Coulomb blockade in microscopic material defects as a source of decoherence and noise in solid-state quantum circuits
Coulomb blockade in microscopic material defects as a source of decoherence and noise in solid-state quantum circuits
R. Banerjee, L. P. Lindoy, M. Hegedus, A. Hutcheson, T. Hawkins, E. Daghigh-Ahmadi, S. Samaddar, T. Barker, J. P. Goff, A. Ya. Tzalenchuk, I. Rungger, S. E. de Graaf
AbstractA critical limitation of solid-state quantum devices arises from the materials from which they are fabricated: uncontrolled surfaces, interfaces, and structural imperfections introduce numerous sources of loss and decoherence.

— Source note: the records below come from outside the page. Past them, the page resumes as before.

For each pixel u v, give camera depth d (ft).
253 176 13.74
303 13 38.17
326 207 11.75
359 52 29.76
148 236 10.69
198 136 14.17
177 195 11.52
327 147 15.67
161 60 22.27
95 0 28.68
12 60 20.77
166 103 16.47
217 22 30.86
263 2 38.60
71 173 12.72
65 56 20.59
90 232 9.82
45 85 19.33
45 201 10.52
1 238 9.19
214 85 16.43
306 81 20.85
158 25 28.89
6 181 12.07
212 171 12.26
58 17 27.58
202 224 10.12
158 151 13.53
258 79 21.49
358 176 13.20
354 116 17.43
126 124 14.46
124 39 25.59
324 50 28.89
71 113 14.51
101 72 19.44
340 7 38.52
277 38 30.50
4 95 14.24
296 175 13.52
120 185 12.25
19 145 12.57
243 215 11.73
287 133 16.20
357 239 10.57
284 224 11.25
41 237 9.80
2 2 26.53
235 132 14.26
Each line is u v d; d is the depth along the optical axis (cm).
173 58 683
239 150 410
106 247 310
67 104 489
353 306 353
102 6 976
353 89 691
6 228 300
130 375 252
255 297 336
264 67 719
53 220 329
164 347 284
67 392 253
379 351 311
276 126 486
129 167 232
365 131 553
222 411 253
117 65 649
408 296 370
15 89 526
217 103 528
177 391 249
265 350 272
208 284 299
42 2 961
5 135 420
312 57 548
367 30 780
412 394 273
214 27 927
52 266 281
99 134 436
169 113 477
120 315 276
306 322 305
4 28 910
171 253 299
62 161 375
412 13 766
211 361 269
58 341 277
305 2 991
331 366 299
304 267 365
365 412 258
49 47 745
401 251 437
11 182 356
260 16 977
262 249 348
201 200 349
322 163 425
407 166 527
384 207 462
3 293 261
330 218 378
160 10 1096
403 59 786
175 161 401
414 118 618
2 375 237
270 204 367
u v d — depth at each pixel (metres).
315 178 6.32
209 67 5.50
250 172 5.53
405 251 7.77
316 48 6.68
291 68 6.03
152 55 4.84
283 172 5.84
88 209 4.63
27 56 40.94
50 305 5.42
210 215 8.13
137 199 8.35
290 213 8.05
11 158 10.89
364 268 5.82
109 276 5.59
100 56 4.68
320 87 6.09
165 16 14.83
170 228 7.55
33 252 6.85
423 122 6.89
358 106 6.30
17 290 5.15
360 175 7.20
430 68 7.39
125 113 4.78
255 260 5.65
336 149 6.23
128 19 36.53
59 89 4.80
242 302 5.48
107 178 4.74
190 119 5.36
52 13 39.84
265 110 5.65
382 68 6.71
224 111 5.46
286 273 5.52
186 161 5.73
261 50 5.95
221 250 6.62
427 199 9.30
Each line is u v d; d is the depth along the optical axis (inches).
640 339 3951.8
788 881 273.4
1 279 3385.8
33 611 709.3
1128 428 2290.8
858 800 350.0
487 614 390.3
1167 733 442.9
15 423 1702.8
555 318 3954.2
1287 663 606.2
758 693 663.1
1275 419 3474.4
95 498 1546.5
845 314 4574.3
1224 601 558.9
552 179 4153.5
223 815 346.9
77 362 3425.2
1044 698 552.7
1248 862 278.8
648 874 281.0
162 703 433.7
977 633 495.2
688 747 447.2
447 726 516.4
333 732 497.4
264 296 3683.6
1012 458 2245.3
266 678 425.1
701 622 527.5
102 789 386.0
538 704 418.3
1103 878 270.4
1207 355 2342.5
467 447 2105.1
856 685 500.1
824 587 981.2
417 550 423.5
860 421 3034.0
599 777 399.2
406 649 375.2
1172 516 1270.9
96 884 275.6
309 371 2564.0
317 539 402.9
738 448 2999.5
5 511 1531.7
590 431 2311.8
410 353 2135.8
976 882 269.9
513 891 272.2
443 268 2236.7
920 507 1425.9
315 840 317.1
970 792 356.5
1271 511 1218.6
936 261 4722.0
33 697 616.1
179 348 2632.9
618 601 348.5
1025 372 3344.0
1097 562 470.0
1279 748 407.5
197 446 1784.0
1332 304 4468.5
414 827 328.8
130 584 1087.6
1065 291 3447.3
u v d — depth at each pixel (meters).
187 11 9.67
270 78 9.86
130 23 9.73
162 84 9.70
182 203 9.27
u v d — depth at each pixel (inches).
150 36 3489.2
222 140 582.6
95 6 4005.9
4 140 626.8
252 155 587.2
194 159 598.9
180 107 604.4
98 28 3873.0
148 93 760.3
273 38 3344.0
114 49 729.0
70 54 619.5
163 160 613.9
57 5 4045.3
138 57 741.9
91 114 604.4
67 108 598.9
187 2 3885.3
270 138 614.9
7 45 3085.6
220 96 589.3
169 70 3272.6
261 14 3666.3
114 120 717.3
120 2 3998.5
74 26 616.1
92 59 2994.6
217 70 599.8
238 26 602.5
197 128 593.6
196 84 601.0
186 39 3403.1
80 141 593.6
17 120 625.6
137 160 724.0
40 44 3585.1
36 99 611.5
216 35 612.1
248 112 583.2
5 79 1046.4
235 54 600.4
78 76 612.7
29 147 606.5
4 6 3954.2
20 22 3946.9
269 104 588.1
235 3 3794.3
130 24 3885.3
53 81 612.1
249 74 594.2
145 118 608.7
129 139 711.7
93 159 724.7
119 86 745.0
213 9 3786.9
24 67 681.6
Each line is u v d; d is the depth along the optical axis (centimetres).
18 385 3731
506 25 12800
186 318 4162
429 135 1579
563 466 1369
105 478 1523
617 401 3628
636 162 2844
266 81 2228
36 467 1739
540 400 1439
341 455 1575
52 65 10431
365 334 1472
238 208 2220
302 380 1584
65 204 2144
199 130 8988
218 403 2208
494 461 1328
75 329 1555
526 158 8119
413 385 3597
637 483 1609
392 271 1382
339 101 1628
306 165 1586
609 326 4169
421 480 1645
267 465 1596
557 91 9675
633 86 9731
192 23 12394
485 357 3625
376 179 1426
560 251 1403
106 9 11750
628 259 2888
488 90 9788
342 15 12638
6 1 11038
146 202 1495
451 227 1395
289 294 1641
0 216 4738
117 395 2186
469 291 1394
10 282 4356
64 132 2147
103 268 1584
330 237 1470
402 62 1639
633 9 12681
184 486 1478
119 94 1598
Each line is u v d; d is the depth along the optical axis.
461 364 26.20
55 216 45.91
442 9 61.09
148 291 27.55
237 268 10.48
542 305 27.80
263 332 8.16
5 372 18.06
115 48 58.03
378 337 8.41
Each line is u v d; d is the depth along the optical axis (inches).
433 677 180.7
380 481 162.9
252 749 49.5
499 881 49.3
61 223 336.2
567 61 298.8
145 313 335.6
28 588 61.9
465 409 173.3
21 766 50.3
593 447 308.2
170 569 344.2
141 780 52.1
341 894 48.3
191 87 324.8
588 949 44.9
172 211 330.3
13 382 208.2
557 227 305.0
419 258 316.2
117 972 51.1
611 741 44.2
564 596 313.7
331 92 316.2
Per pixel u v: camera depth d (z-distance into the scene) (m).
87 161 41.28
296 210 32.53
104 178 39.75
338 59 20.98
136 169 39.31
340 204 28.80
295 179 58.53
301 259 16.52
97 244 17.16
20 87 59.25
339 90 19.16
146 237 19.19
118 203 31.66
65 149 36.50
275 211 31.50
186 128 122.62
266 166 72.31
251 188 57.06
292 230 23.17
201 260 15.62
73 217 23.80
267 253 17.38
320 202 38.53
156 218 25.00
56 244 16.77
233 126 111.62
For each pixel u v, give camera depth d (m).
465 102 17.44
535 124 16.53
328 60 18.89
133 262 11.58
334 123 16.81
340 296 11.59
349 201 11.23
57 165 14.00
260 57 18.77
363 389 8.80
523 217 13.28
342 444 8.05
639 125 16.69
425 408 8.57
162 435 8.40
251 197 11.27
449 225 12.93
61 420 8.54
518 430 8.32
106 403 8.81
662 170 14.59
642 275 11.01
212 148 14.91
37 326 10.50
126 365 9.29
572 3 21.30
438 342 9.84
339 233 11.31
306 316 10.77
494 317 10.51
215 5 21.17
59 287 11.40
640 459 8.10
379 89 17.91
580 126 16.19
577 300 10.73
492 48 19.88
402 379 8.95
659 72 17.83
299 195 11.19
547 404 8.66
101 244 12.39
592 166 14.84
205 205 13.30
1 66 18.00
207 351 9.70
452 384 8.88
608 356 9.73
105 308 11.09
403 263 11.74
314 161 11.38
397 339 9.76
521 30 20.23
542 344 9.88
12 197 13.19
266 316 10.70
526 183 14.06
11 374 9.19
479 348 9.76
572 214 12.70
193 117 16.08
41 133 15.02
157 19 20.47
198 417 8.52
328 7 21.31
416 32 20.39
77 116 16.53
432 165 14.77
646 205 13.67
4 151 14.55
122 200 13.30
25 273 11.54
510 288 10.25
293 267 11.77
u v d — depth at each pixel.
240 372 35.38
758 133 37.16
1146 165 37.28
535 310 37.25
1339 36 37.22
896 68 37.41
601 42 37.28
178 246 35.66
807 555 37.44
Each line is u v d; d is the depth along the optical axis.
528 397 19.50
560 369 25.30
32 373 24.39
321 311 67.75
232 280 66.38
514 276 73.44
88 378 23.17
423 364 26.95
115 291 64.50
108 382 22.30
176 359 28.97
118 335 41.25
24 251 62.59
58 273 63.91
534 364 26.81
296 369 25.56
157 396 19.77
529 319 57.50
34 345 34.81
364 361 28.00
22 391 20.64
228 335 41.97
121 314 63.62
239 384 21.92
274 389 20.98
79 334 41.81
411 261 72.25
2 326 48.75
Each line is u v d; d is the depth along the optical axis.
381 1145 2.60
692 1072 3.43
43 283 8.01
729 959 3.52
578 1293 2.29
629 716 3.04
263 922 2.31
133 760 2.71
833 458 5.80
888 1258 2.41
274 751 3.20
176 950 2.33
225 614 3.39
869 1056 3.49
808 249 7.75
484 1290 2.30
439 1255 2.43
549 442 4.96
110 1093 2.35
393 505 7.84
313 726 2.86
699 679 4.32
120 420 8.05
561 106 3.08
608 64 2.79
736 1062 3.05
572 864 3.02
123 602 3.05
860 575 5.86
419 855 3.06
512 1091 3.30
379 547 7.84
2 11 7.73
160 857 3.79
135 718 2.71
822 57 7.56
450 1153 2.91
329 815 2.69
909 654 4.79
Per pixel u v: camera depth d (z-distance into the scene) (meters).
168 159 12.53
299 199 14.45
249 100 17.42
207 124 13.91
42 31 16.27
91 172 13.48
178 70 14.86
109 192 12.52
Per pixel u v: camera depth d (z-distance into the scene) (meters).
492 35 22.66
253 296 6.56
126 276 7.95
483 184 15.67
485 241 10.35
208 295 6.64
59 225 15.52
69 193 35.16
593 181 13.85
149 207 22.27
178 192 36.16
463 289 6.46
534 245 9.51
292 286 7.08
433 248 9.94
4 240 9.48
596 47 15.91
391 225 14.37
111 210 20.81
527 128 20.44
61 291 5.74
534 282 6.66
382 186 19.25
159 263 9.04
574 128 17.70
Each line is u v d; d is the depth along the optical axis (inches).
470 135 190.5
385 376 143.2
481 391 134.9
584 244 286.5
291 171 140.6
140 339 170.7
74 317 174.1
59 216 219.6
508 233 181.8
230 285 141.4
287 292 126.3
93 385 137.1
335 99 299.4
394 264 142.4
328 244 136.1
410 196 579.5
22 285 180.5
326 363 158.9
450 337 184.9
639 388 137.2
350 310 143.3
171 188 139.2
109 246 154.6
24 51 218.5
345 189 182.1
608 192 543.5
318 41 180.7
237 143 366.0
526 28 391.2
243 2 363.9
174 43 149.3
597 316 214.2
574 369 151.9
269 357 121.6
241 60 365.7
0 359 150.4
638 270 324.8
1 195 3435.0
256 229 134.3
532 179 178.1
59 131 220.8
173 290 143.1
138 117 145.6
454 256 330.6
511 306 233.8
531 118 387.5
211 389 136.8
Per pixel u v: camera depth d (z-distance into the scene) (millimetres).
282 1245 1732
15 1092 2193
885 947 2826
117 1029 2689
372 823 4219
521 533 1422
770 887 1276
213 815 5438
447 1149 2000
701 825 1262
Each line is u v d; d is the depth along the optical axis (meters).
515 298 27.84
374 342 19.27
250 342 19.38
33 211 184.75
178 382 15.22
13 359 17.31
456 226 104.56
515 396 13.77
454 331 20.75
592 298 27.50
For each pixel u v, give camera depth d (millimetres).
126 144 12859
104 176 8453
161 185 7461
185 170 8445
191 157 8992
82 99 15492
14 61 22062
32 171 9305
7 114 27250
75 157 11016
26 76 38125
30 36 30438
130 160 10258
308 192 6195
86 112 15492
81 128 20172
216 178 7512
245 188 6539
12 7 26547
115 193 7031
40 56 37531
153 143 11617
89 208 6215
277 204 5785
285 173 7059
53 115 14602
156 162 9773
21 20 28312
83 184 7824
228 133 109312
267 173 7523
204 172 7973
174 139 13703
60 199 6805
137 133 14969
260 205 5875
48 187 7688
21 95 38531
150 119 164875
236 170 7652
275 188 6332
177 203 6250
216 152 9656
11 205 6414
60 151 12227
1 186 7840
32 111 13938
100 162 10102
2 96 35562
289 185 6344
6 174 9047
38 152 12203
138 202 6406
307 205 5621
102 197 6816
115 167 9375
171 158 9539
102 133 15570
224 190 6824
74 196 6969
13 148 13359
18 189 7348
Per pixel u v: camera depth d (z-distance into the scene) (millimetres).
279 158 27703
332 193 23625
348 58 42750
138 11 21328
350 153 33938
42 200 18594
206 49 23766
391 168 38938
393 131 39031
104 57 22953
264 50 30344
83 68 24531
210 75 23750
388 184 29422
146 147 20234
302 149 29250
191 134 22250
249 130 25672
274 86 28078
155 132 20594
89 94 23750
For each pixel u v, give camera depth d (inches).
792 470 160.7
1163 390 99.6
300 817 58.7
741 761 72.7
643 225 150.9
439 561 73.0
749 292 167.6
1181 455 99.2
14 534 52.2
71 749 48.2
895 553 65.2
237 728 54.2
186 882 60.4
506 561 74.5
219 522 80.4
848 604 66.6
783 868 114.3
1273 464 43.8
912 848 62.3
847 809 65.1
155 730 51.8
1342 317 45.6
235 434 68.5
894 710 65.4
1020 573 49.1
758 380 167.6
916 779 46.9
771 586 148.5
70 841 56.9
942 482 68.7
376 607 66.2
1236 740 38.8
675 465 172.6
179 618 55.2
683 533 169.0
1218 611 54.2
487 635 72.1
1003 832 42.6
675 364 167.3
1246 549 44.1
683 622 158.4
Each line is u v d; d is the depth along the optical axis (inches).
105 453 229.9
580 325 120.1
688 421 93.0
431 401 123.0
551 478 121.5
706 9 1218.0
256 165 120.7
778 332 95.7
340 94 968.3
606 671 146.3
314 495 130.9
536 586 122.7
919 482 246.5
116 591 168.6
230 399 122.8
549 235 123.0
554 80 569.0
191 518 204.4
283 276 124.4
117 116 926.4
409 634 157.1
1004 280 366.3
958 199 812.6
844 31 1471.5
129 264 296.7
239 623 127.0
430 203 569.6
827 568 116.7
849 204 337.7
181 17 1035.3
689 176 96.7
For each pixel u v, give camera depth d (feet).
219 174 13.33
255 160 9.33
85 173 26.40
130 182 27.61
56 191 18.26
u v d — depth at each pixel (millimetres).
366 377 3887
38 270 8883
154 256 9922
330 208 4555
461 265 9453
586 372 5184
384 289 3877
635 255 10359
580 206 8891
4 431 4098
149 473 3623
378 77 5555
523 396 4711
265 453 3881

Despite extensive efforts, linking these decoherence mechanisms to their microscopic material origins -- essential for developing effective mitigation strategies -- remains an outstanding challenge that has slowed coherence improvements. Here, using scanning gate microscopy on live superconducting circuits we identify a previously unrecognised decoherence mechanism originating from Coulomb blockade and microwave-driven charge tunnelling in metallic grains. Such grains are ubiquitous in thin-film devices fabricated by standard lithography processes. By characterising multiple defects across different devices, we find such defects to be as common and as debilitating to device performance as two-level system (TLS) defects, while originating from a fundamentally different physical mechanism. Importantly, conventional characterisation techniques would misattribute this loss to other, microwave power-independent processes. Our observations thus reveal a widespread source of decoherence in superconducting circuits, challenging the prevailing paradigm that coherence lifetimes are primarily limited by TLS defects. Eliminating metallic grains during fabrication provides a clear and practical route to suppress this mechanism, offering a pathway towards improved coherence and reduced noise in microwave-based solid-state quantum devices.